ANGELA WEISS / AFP via Getty Images

About the Author: John Arensmeyer is the Founder and CEO of Majority of small businesses.

The pandemic emergency loan program has been a lifeline for millions of small businesses. For others, the loan amounts were not enough, if at all.

The impact of limited (or stolen) assistance is tragic and, at this point, well known. Federal Reserve Economists valued that hundreds of thousands of small businesses closed in the first year of the pandemic, numbers that would have been higher without the federal bailouts. Every dollar counted.

One can only imagine the anger that small business owners feel when they hear about loans stolen by fraudsters. A U.S. Small Business Administration study As of April, an estimated $ 84 billion has been lost due to fraud. There have been so many cases, a law firm even created a Covid fraud tracker. Experiences like these are among the reasons small business owners have supported a landmark anti-corruption measure known as the Corporate Transparency Act that will require companies to list the true owners of their businesses when establishing the business. ‘business.

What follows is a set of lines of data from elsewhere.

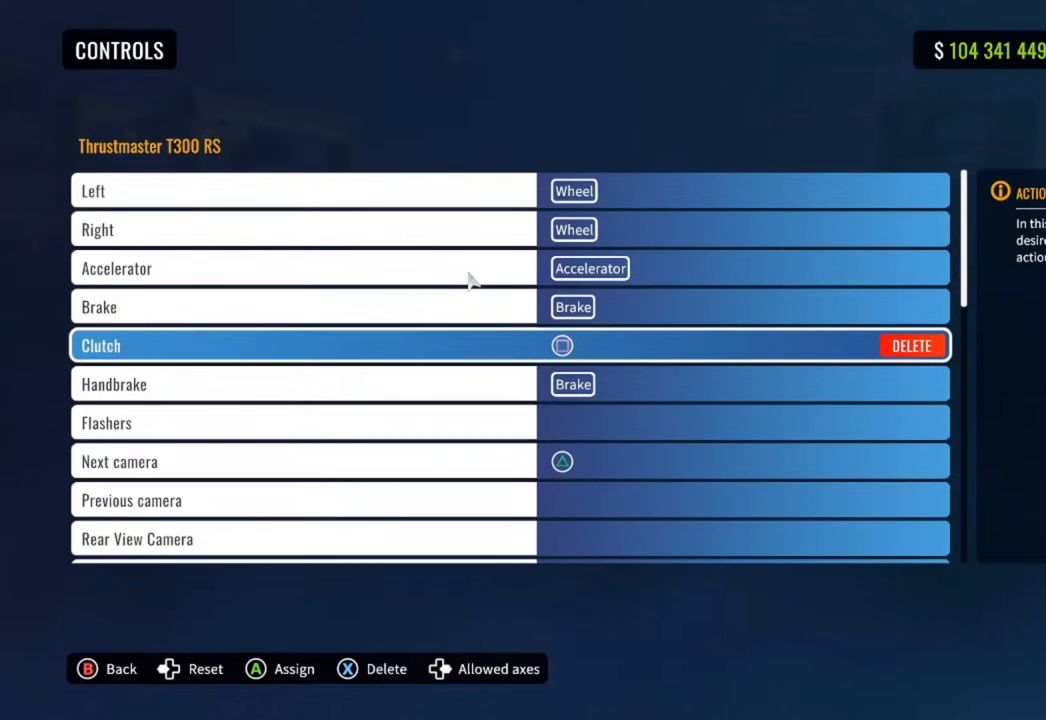
{"buttons": [], "left_stick": "center", "right_stick": "center", "events": []}
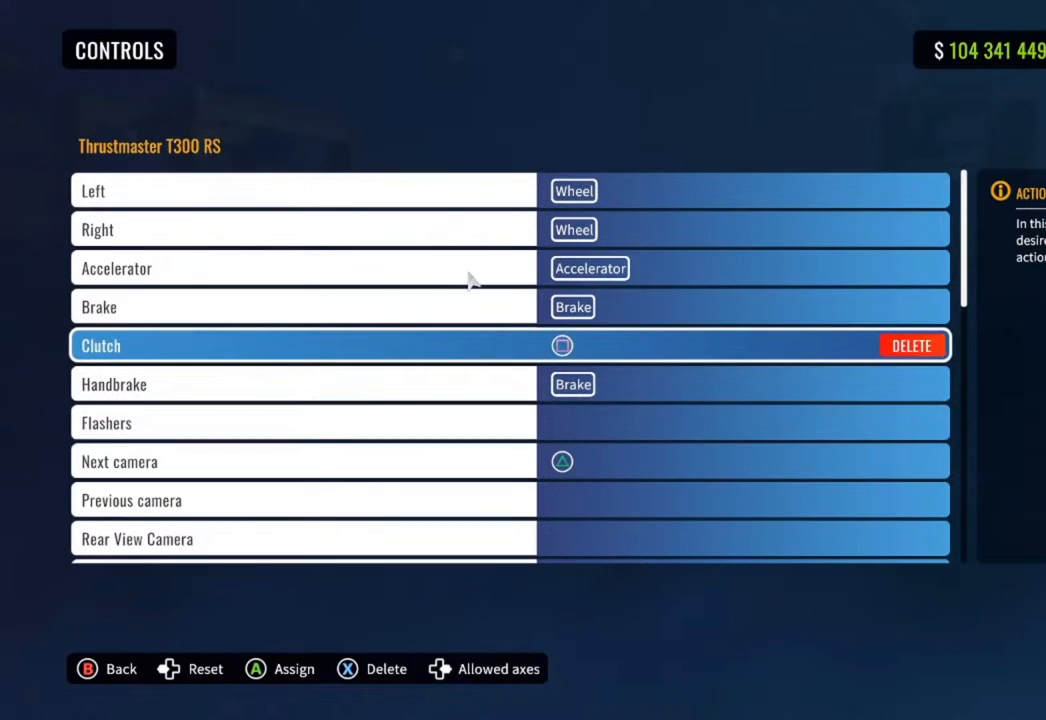
{"buttons": [], "left_stick": "center", "right_stick": "center", "events": []}
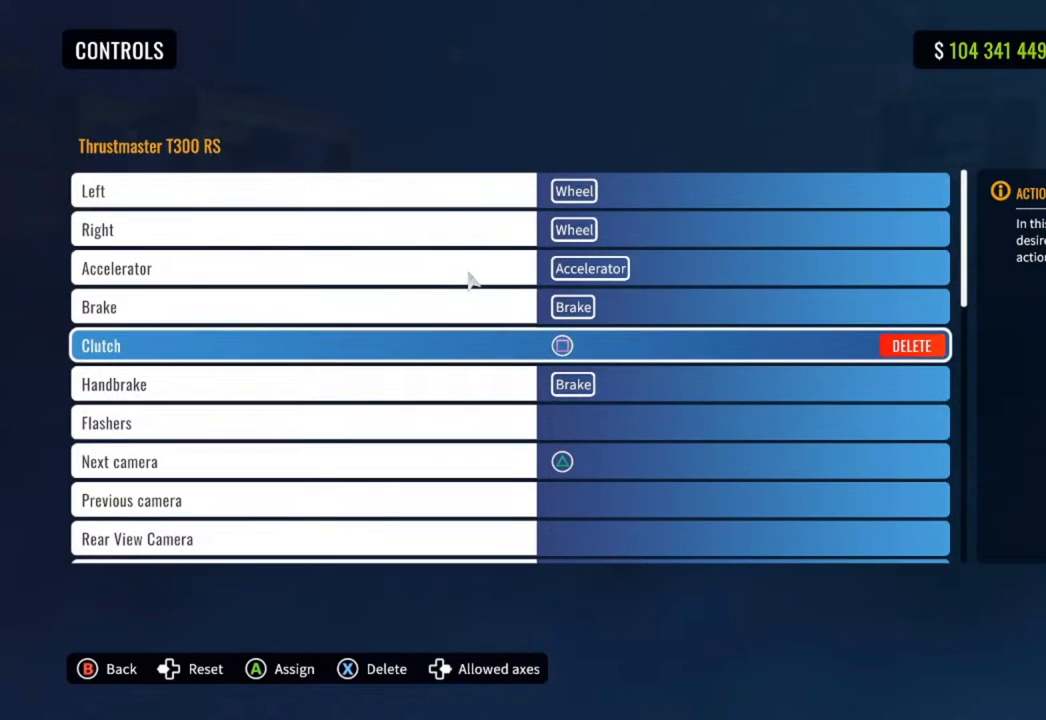
{"buttons": ["DPAD_DOWN"], "left_stick": "center", "right_stick": "center", "events": [[250, "DPAD_DOWN", "down"], [317, "DPAD_DOWN", "up"], [450, "DPAD_DOWN", "down"]]}
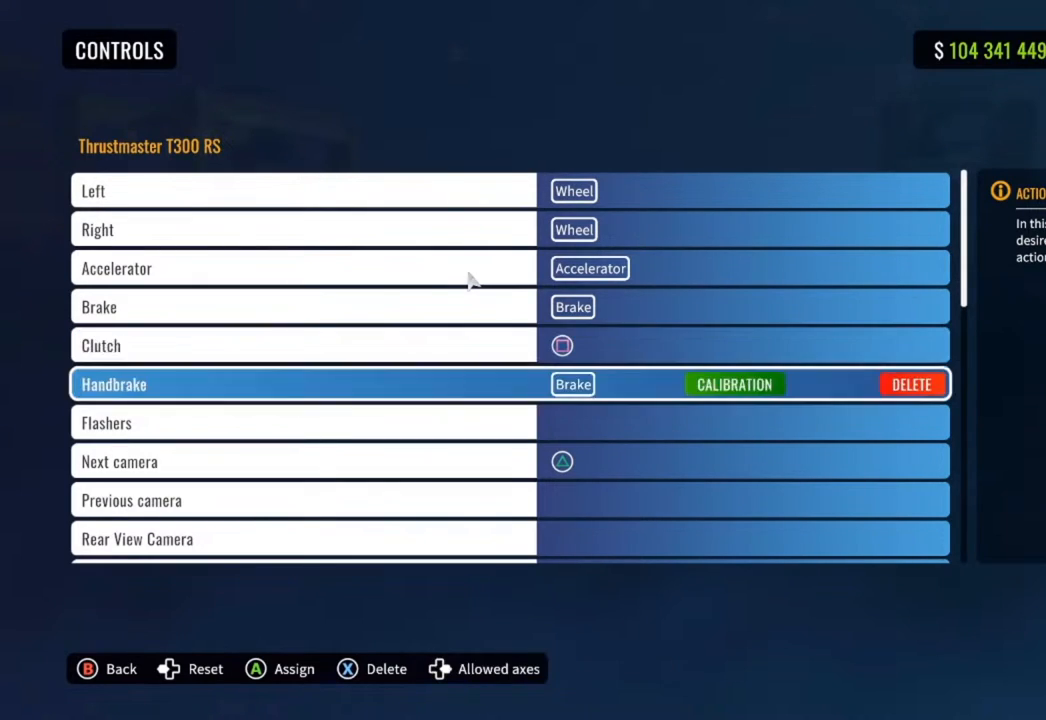
{"buttons": [], "left_stick": "center", "right_stick": "center", "events": [[67, "DPAD_DOWN", "up"], [217, "DPAD_DOWN", "down"], [333, "DPAD_DOWN", "up"]]}
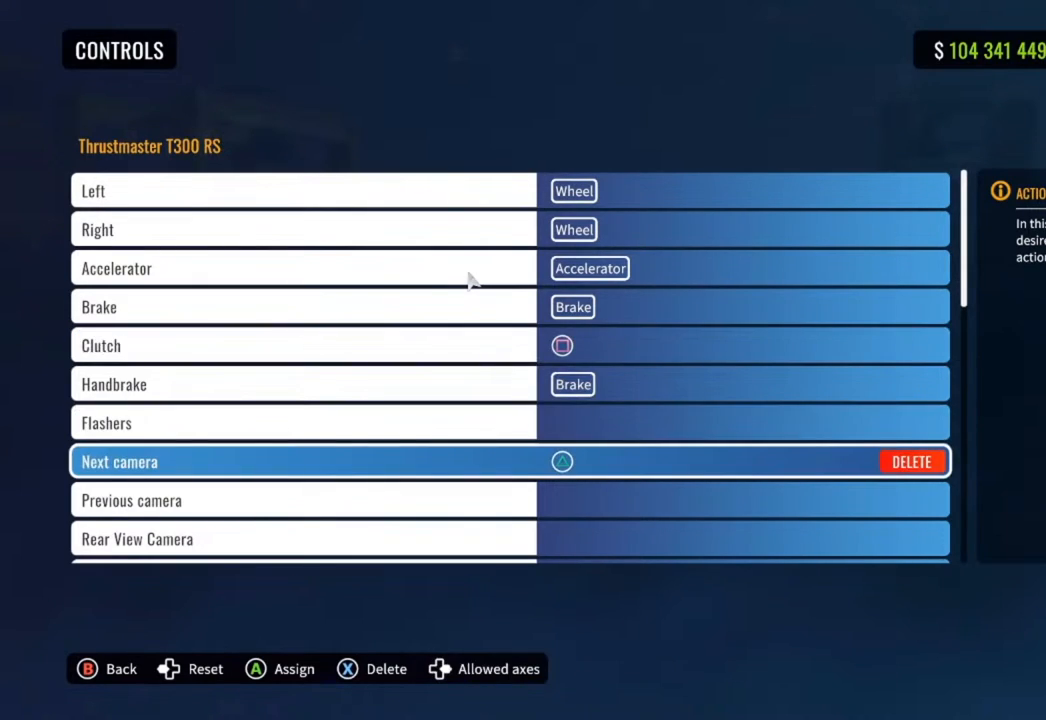
{"buttons": [], "left_stick": "center", "right_stick": "center", "events": []}
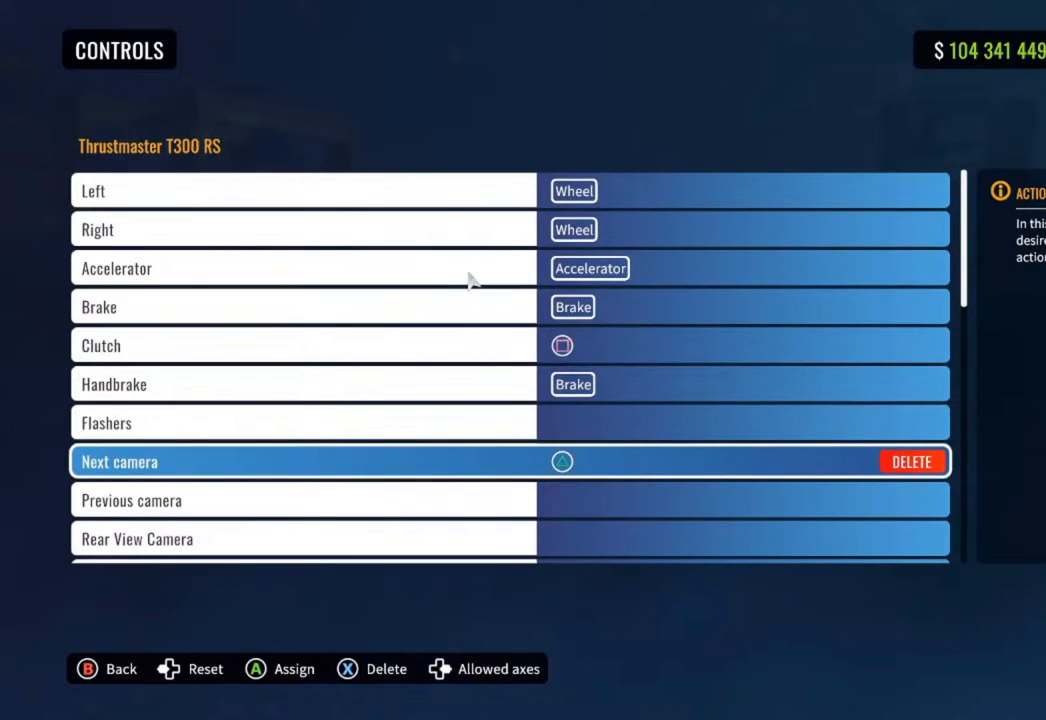
{"buttons": ["DPAD_DOWN"], "left_stick": "center", "right_stick": "center", "events": [[350, "DPAD_DOWN", "down"]]}
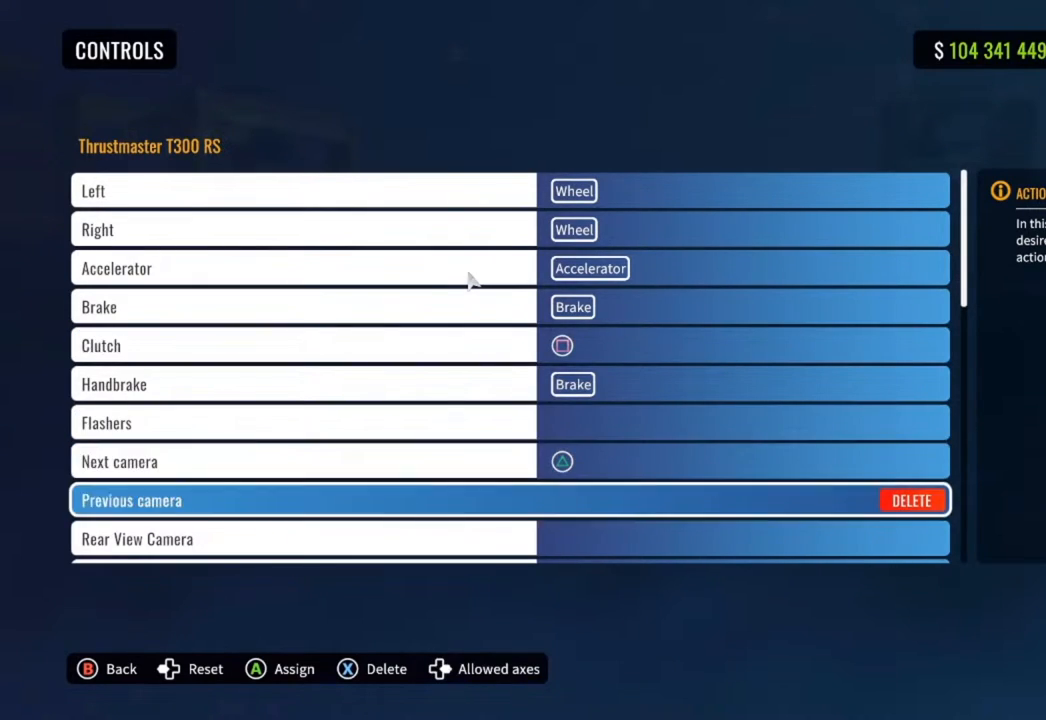
{"buttons": [], "left_stick": "center", "right_stick": "center", "events": [[50, "DPAD_DOWN", "up"], [100, "DPAD_DOWN", "down"], [183, "DPAD_DOWN", "up"], [317, "DPAD_DOWN", "down"], [433, "DPAD_DOWN", "up"]]}
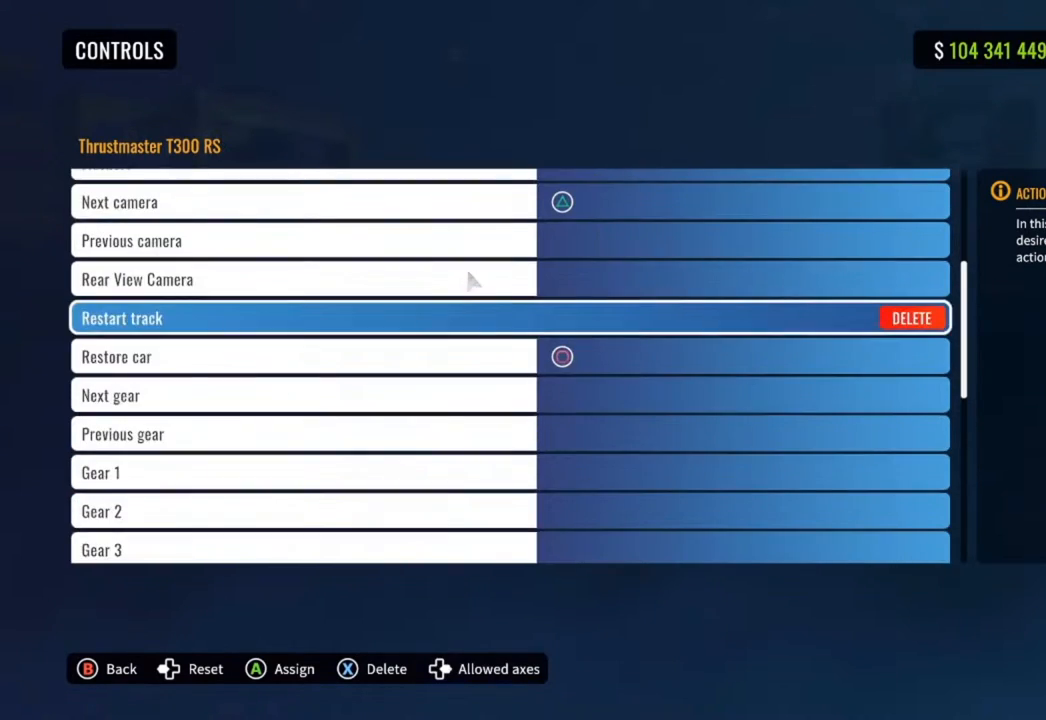
{"buttons": ["DPAD_DOWN"], "left_stick": "center", "right_stick": "center", "events": [[17, "DPAD_DOWN", "down"], [133, "DPAD_DOWN", "up"], [300, "DPAD_DOWN", "down"], [350, "DPAD_DOWN", "up"], [467, "DPAD_DOWN", "down"]]}
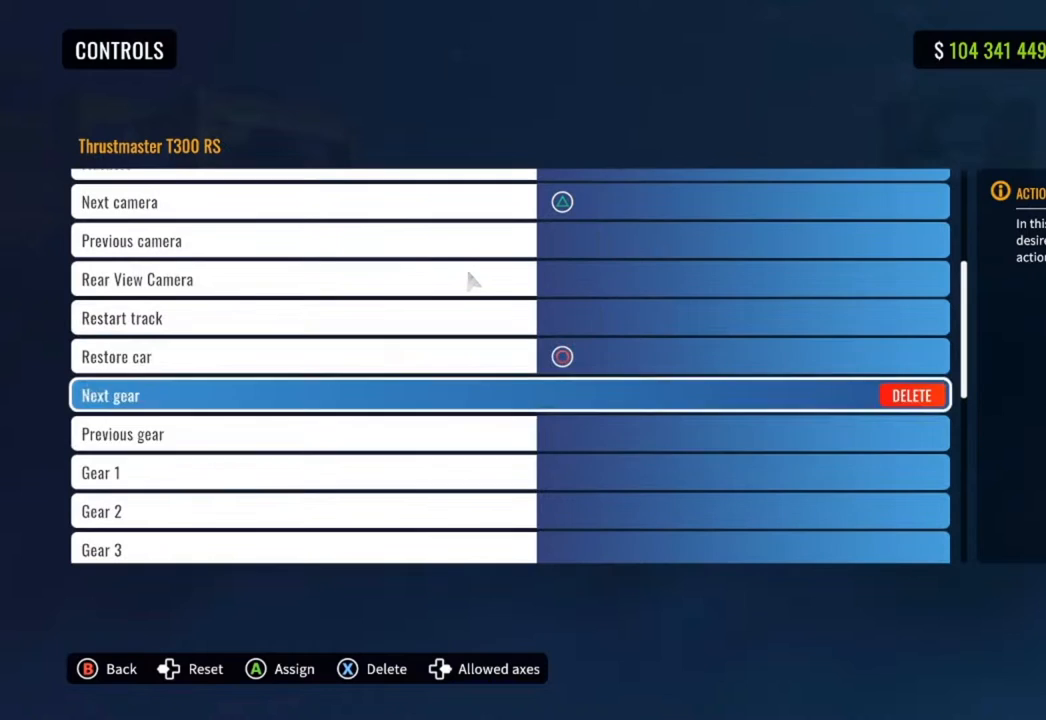
{"buttons": ["DPAD_UP"], "left_stick": "center", "right_stick": "center", "events": [[100, "DPAD_DOWN", "up"], [233, "DPAD_UP", "down"], [317, "DPAD_UP", "up"], [433, "DPAD_UP", "down"]]}
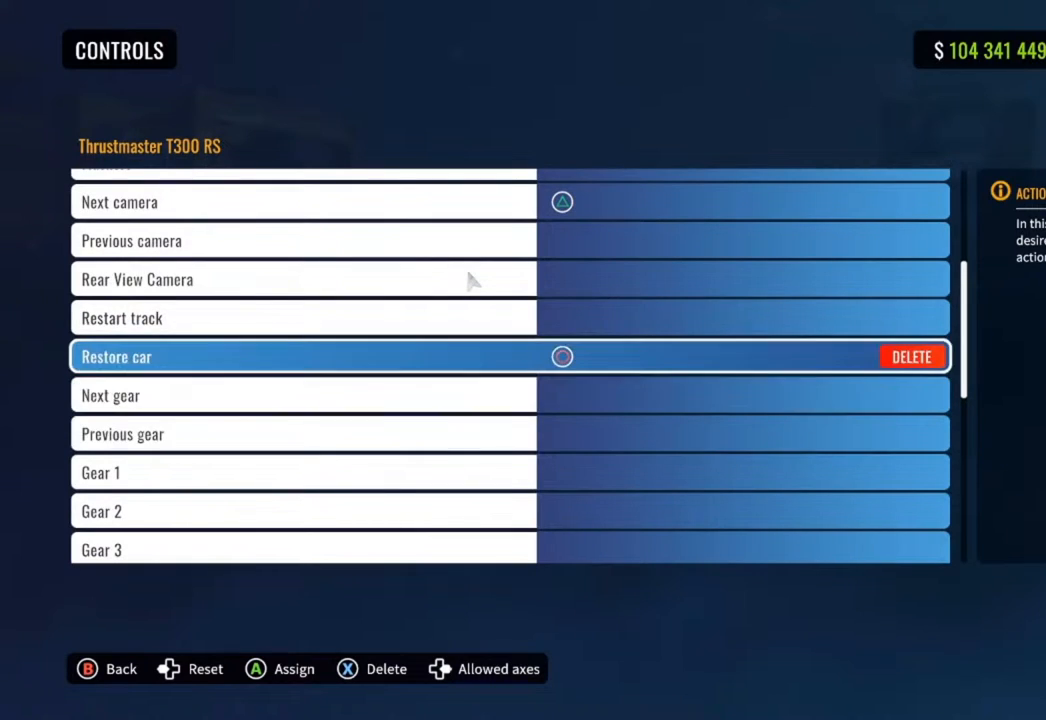
{"buttons": ["DPAD_DOWN"], "left_stick": "center", "right_stick": "center", "events": [[67, "DPAD_UP", "up"], [200, "DPAD_DOWN", "down"]]}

Some who may not fully understand how business owners deal with the costly threats of fraud say the new law is too heavy a burden. But legitimate business owners have no problem putting their name on their company papers. It’s time to put the brakes on the bad actors.

Fair transparency rules will be especially important as small businesses attempt to recover or start afresh after the economic blow caused by the pandemic.

Congress passed the Corporate Transparency Act on January 1 of this year, and the US Treasury Department is currently developing rules to implement the law. How these rules are written really matters.

There are two aspects of rule making in particular that small business owners will be watching. The first is whether the rules will open loopholes that will cause honest businesses to dutifully file their ownership information, while giving fraudsters an easy way to escape. There are a handful of specific exemptions in the law for companies that already provide this information in other government documents (so they don’t have to provide it a second time), but if those exemptions are defined too broadly , this will open the door for bad actors to escape responsibility. These exemptions should be worded restrictively. The overwhelming majority of business owners are more concerned about losing to scammers than about disclosing who owns their business: in a 2018 report investigation of small business owners, we found that over 76% believed that listing their true identities would be a benefit rather than a burden.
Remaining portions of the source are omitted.